**WORK TASK**:
Put each line of the listing below into a Markdown table with two columns, Row for a running number and Line for the text, and skip the blank lines.

**MATERIAL FOR THIS TASK**:
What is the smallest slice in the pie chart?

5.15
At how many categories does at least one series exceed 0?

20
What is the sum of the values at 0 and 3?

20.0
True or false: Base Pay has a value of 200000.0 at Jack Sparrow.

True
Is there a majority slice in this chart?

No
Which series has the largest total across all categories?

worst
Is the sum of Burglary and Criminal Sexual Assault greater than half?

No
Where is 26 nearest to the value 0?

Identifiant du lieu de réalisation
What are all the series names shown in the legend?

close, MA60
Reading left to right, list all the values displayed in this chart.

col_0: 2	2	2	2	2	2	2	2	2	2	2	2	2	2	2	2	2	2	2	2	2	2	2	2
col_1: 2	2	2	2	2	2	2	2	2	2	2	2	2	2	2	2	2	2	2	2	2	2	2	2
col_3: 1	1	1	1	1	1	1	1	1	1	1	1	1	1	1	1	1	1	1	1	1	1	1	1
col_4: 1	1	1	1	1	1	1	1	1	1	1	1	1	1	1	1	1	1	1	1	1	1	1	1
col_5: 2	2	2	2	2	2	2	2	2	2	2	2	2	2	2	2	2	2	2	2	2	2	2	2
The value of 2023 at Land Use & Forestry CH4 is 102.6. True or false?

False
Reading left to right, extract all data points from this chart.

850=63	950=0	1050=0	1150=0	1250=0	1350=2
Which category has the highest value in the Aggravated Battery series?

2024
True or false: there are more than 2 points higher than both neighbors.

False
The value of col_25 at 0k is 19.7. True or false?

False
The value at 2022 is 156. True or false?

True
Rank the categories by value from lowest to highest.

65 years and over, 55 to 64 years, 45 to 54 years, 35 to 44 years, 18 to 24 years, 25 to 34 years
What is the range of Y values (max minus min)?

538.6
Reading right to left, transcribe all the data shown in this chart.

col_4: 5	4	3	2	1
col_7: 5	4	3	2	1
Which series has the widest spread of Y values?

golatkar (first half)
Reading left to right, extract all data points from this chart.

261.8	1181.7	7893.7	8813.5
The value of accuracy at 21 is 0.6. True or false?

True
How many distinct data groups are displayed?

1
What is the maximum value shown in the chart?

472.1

**RESULT FOR THIS EXERCISE**:
| Row | Line |
|---|---|
| 1 | What is the smallest slice in the pie chart? |
| 2 | 5.15 |
| 3 | At how many categories does at least one series exceed 0? |
| 4 | 20 |
| 5 | What is the sum of the values at 0 and 3? |
| 6 | 20.0 |
| 7 | True or false: Base Pay has a value of 200000.0 at Jack Sparrow. |
| 8 | True |
| 9 | Is there a majority slice in this chart? |
| 10 | No |
| 11 | Which series has the largest total across all categories? |
| 12 | worst |
| 13 | Is the sum of Burglary and Criminal Sexual Assault greater than half? |
| 14 | No |
| 15 | Where is 26 nearest to the value 0? |
| 16 | Identifiant du lieu de réalisation |
| 17 | What are all the series names shown in the legend? |
| 18 | close, MA60 |
| 19 | Reading left to right, list all the values displayed in this chart. |
| 20 | col_0: 2	2	2	2	2	2	2	2	2	2	2	2	2	2	2	2	2	2	2	2	2	2	2	2 |
| 21 | col_1: 2	2	2	2	2	2	2	2	2	2	2	2	2	2	2	2	2	2	2	2	2	2	2	2 |
| 22 | col_3: 1	1	1	1	1	1	1	1	1	1	1	1	1	1	1	1	1	1	1	1	1	1	1	1 |
| 23 | col_4: 1	1	1	1	1	1	1	1	1	1	1	1	1	1	1	1	1	1	1	1	1	1	1	1 |
| 24 | col_5: 2	2	2	2	2	2	2	2	2	2	2	2	2	2	2	2	2	2	2	2	2	2	2	2 |
| 25 | The value of 2023 at Land Use & Forestry CH4 is 102.6. True or false? |
| 26 | False |
| 27 | Reading left to right, extract all data points from this chart. |
| 28 | 850=63	950=0	1050=0	1150=0	1250=0	1350=2 |
| 29 | Which category has the highest value in the Aggravated Battery series? |
| 30 | 2024 |
| 31 | True or false: there are more than 2 points higher than both neighbors. |
| 32 | False |
| 33 | The value of col_25 at 0k is 19.7. True or false? |
| 34 | False |
| 35 | The value at 2022 is 156. True or false? |
| 36 | True |
| 37 | Rank the categories by value from lowest to highest. |
| 38 | 65 years and over, 55 to 64 years, 45 to 54 years, 35 to 44 years, 18 to 24 years, 25 to 34 years |
| 39 | What is the range of Y values (max minus min)? |
| 40 | 538.6 |
| 41 | Reading right to left, transcribe all the data shown in this chart. |
| 42 | col_4: 5	4	3	2	1 |
| 43 | col_7: 5	4	3	2	1 |
| 44 | Which series has the widest spread of Y values? |
| 45 | golatkar (first half) |
| 46 | Reading left to right, extract all data points from this chart. |
| 47 | 261.8	1181.7	7893.7	8813.5 |
| 48 | The value of accuracy at 21 is 0.6. True or false? |
| 49 | True |
| 50 | How many distinct data groups are displayed? |
| 51 | 1 |
| 52 | What is the maximum value shown in the chart? |
| 53 | 472.1 |